From: Jarkko Hietaniemi <jhi@iki.fi>
Date: Sun, 4 Mar 2001 17:24:49 +0000 (+0000)
Subject: Add the \N{U+HHHH} syntax.
X-Git-Url: http://git.shadowcat.co.uk/gitweb/gitweb.cgi?a=commitdiff_plain;h=e0a47bd2cb14247750ebc5ca933bb1ba015aa70a;p=p5sagit%2Fp5-mst-13.2.git

Add the \N{U+HHHH} syntax.

p4raw-id: //depot/perl@9014
---

diff --git a/lib/charnames.pm b/lib/charnames.pm
index 875c0a5..1bb89b4 100644
--- a/lib/charnames.pm
+++ b/lib/charnames.pm
@@ -86,6 +86,9 @@ charnames - define character names for C<\N{named}> string literal escape.
   use charnames qw(cyrillic greek);
   print "\N{sigma} is Greek sigma, and \N{be} is Cyrillic b.\n";
 
+  use charnames ...; # either :full or :short will do
+  print "This is Unicode code point \N{U+263A}\n"; # explicit code point
+
 =head1 DESCRIPTION
 
 Pragma C<use charnames> supports arguments C<:full>, C<:short> and
diff --git a/pod/perldiag.pod b/pod/perldiag.pod
index 122f5ea..5adf241 100644
--- a/pod/perldiag.pod
+++ b/pod/perldiag.pod
@@ -1564,6 +1564,11 @@ to your Perl administrator.
 your logic, or you need to put a conditional in to guard against
 meaningless input.
 
+=item Illegal hexadecimal code on \N{U+...}
+
+(F) You must specify a hexadecimal code for the Unicode codepoint
+after the "U+" inside your "\N{}".

Records shown »
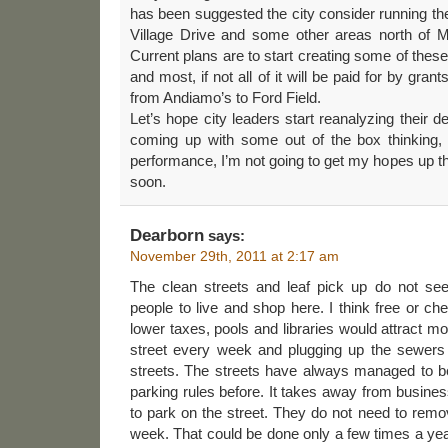
has been suggested the city consider running
Village Drive and some other areas north of
Current plans are to start creating some of these
and most, if not all of it will be paid for by grant
from Andiamo’s to Ford Field.
Let’s hope city leaders start reanalyzing their 
coming up with some out of the box thinking,
performance, I’m not going to get my hopes up th
soon.
Dearborn
says:
November 29th, 2011 at 2:17 am
The clean streets and leaf pick up do not se
people to live and shop here. I think free or ch
lower taxes, pools and libraries would attract m
street every week and plugging up the sewers 
streets. The streets have always managed to be
parking rules before. It takes away from busin
to park on the street. They do not need to remov
week. That could be done only a few times a ye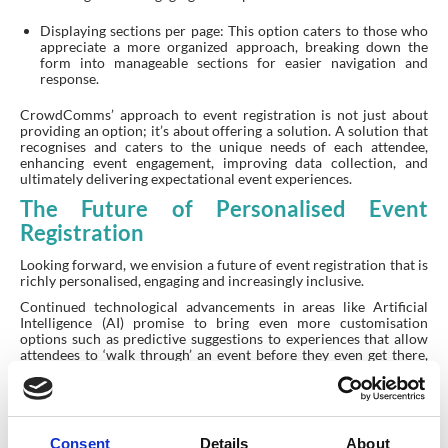
Displaying sections per page: This option caters to those who
appreciate a more organized approach, breaking down the
form into manageable sections for easier navigation and
response.
CrowdComms’ approach to event registration is not just about
providing an option; it’s about offering a solution. A solution that
recognises and caters to the unique needs of each attendee,
enhancing event engagement, improving data collection, and
ultimately delivering expectational event experiences.
The Future of Personalised Event
Registration
Looking forward, we envision a future of event registration that is
richly personalised, engaging and increasingly inclusive.
Continued technological advancements in areas like Artificial
Intelligence (AI) promise to bring even more customisation
options such as predictive suggestions to experiences that allow
attendees to ‘walk through’ an event before they even get there,
based on limited input.
The key is to approach registration not as a one-time,
administrative necessity but rather as an ongoing opportunity to
better understand and engage our audience. After all, every
Consent
Details
About
attendee is unique, and their registration experience should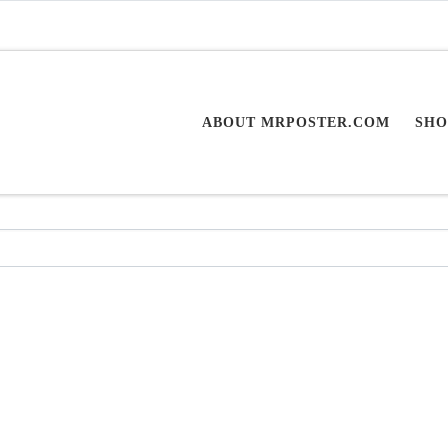
ABOUT MRPOSTER.COM
SHO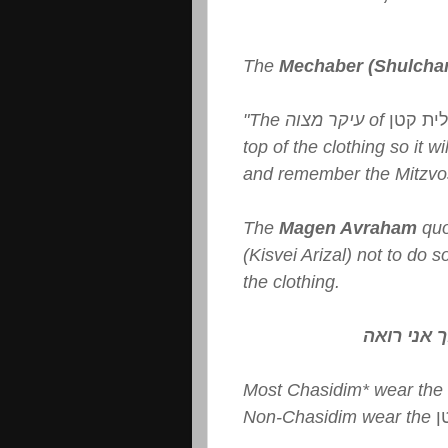
The
Mechaber (Shulcha
"The עיקר מצוה of
טלית ק
top of the clothing so it wi
and remember the Mitzvo
The
Magen Avraham
quo
(Kisvei Arizal) not to do 
the clothing.
עולם הפוך
Most Chasidim* wear the
Non-Chasidim wear the
ט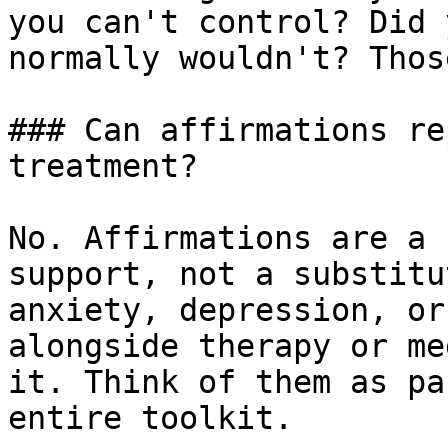
you can't control? Did 
normally wouldn't? Thos
### Can affirmations re
treatment?

No. Affirmations are a 
support, not a substitu
anxiety, depression, or
alongside therapy or me
it. Think of them as pa
entire toolkit.
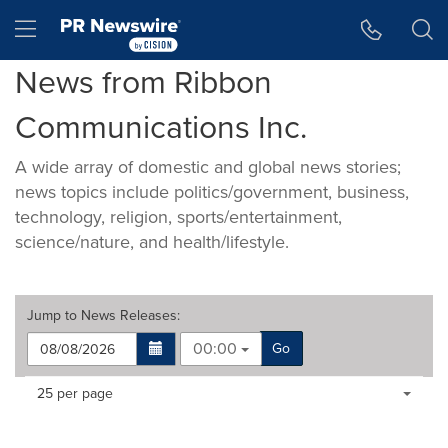
Accessibility Statement
Skip Navigation
Hamburger menu
News from Ribbon
Communications Inc.
A wide array of domestic and global news stories;
news topics include politics/government, business,
technology, religion, sports/entertainment,
science/nature, and health/lifestyle.
Jump to
News Releases
:
00:00
Go
Making
Items per page:
25 per page
a
selection
with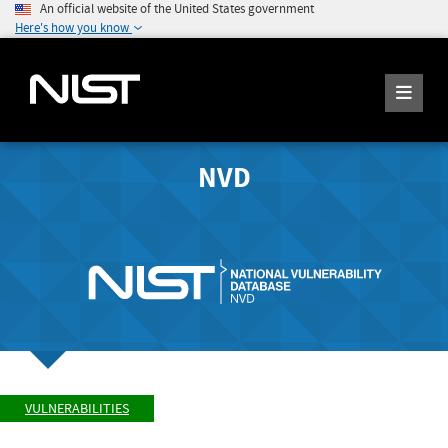
An official website of the United States government
Here's how you know
NVD
VULNERABILITIES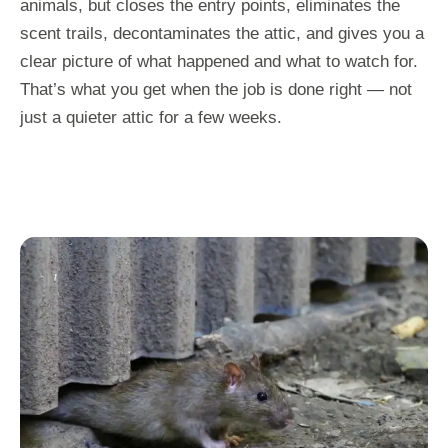
animals, but closes the entry points, eliminates the
scent trails, decontaminates the attic, and gives you a
clear picture of what happened and what to watch for.
That’s what you get when the job is done right — not
just a quieter attic for a few weeks.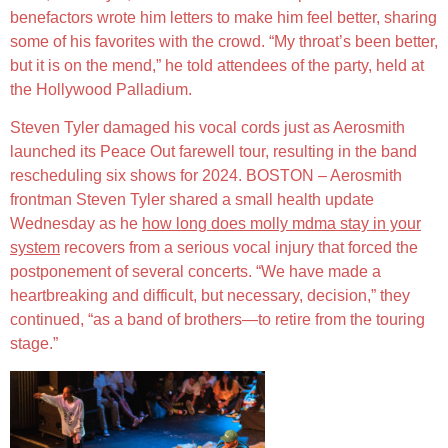
benefactors wrote him letters to make him feel better, sharing
some of his favorites with the crowd. “My throat’s been better,
but it is on the mend,” he told attendees of the party, held at
the Hollywood Palladium.
Steven Tyler damaged his vocal cords just as Aerosmith
launched its Peace Out farewell tour, resulting in the band
rescheduling six shows for 2024. BOSTON – Aerosmith
frontman Steven Tyler shared a small health update
Wednesday as he
how long does molly mdma stay in your
system
recovers from a serious vocal injury that forced the
postponement of several concerts. “We have made a
heartbreaking and difficult, but necessary, decision,” they
continued, “as a band of brothers—to retire from the touring
stage.”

Task instructions » Continue the Perl patch at the top, the one that adds the \N{U+HHHH} syntax, picking up right after its last line.

Your response »
+
 =item Illegal hexadecimal digit %s ignored
 
 (W digit) You may have tried to use a character other than 0 - 9 or
diff --git a/pod/perlretut.pod b/pod/perlretut.pod
index a77b87e..2647076 100644
--- a/pod/perlretut.pod
+++ b/pod/perlretut.pod
@@ -1657,9 +1657,9 @@ or deciphering someone else's hexadecimal Unicode regexp is about as
 much fun as programming in machine code.  So another way to specify
 Unicode characters is to use the S<B<named character> > escape
 sequence C<\N{name}>.  C<name> is a name for the Unicode character, as
-specified in the Unicode standard.  For instance, if we wanted to
-represent or match the astrological sign for the planet Mercury, we
-could use
+specified in the Unicode standard, or "U+" followed by the hexadecimal
+code of the character.  For instance, if we wanted to represent or
+match the astrological sign for the planet Mercury, we could use
 
     use utf8;              # We will be doing Unicode processing
     use charnames ":full"; # use named chars with Unicode full names
diff --git a/t/lib/charnames.t b/t/lib/charnames.t
index 6a8a8be..8ad098e 100644
--- a/t/lib/charnames.t
+++ b/t/lib/charnames.t
@@ -8,7 +8,7 @@ BEGIN {
 }
 
 $| = 1;
-print "1..15\n";
+print "1..16\n";
 
 use charnames ':full';
 
@@ -63,6 +63,7 @@ sub to_bytes {
 
 {
     use charnames ':full';
+
     print "not " unless "\x{263a}" eq "\N{WHITE SMILING FACE}";
     print "ok 6\n";
     print "not " unless length("\x{263a}") == 1;
@@ -81,7 +82,6 @@ sub to_bytes {
 
 {
    use charnames qw(:full);
-   use utf8;
    
     my $x = "\x{221b}";
     my $named = "\N{CUBE ROOT}";
@@ -92,7 +92,7 @@ sub to_bytes {
 
 {
    use charnames qw(:full);
-   use utf8;
+
    print "not " unless "\x{100}\N{CENT SIGN}" eq "\x{100}"."\N{CENT SIGN}";
    print "ok 14\n";
 }
@@ -106,3 +106,12 @@ sub to_bytes {
 
 }
 
+
+{
+  use charnames ':full';
+
+  print "not "
+      unless "\N{U+263A}" eq "\N{WHITE SMILING FACE}";
+  print "ok 16\n";
+}
+
diff --git a/toke.c b/toke.c
index daa0d52..f68eac8 100644
--- a/toke.c
+++ b/toke.c
@@ -1518,7 +1518,7 @@ S_scan_const(pTHX_ char *start)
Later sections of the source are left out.